==== Texto fornecido ====

Quem somos

A FASFI – Fundação de Ajuda Solidária Filhas de Jesus é uma organização civil, não governamental, sem fins lucrativos, fundada em 2003, na Espanha. No Brasil, apresenta-se como uma filial e conta com a participação de leigos voluntários e colaboradores, independentemente da crença religiosa. Essa fundação faz parceria com as irmãs Filhas de Jesus e busca globalizar a solidariedade.

quinta-feira, 16 de junho de 2016

Festa sim, violência não!



As festas juninas fazem parte da nossa cultura desde o século XVII e possuem esse nome por justamente acontecer no referido mês de junho1. Além das diversas danças e trajes típicos, temos as comidas e bebidas que completam o “Arraial”. Para nós da FASFI/Campinas é uma grande oportunidade de distribuir alegria e, junto com as inúmeras bandeirinhas coloridas que enfeitam a festa do Instituto Educacional Imaculada, é também oportuno se doar na barraca que vende doces típicos para prover os projetos sociais atendidos pela Fundação.
Curiosamente, a origem das festas juninas tem sua base em rituais dos antigos povos germânicos e romanos que prestavam homenagens a diversos deuses aos quais eram atribuídas as funções de garantir boas plantações, boas colheitas, fertilidade etc. Essas festas aconteciam durante a passagem do inverno para o verão, que, no centro-sul da Europa, acontece no mês de junho e era realizada com muitos balões, fogueiras, danças e cânticos1.   “A religiosidade popular absorveu de forma muito profunda essa mistura das festividades pagãs com a doutrina cristã” (FERNANDES, 2016) e, com “a colonização do Brasil pelos portugueses a partir do século XVI, as festividades juninas aqui foram se estabelecendo, sem maiores dificuldades, e ganhando um feitio próprio” (FERNANDES, 2016).
Durante essas festividades nos permitimos nos aproximar como grupo e dançar o “tour” ou o “balancê”, colocar roupas coloridas, fazer pintinhas no rosto das meninas e bigode nos meninos, assim como nos alegramos com os encontros e com as músicas. Os ruídos nesse período de festas juninas são, na maioria, de bombas, foguetes, buscapés, estalinhos que nos fazem esquecer da tristeza que envolve nossos dias atuais. O casamento forçado só acontece na quadrilha, a única arma é a do pai da noiva, que se preciso for, com sua espingarda garante o “casório” e a violência só aparece no empurra-empurra se for para dar espaço e passar no “túnel” feito com as mãos dos pares ou para puxar o braço da parceira e atravessar no “galope” de um lado a outro o espaço preenchido pela dança.

====

Instrução escrita 1:
Troque "none" por "nenhum" em todas as entradas abaixo e reescreva-as sem nenhuma outra alteração, deixando as imagens de fora da resposta.

==== Dados ====

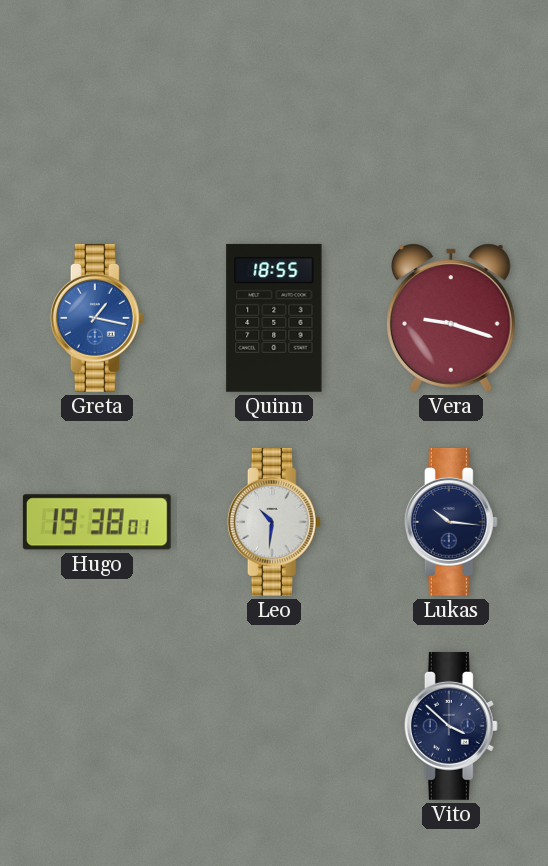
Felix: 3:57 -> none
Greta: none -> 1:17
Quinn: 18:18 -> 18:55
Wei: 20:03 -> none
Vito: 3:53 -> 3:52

====

Instrução escrita 2:
Responda às perguntas sobre o texto das festas juninas.
(a) Em que ano e em que país a FASFI foi fundada?
(b) Desde que século as festas juninas fazem parte da nossa cultura?
(c) Em que mês acontece a passagem do inverno para o verão no centro-sul da Europa?

Resultado do exercício 1:
Felix: 3:57 -> nenhum
Greta: nenhum -> 1:17
Quinn: 18:18 -> 18:55
Wei: 20:03 -> nenhum
Vito: 3:53 -> 3:52

Resultado do exercício 2:
(a) Em 2003, na Espanha.
(b) Desde o século XVII.
(c) Em junho.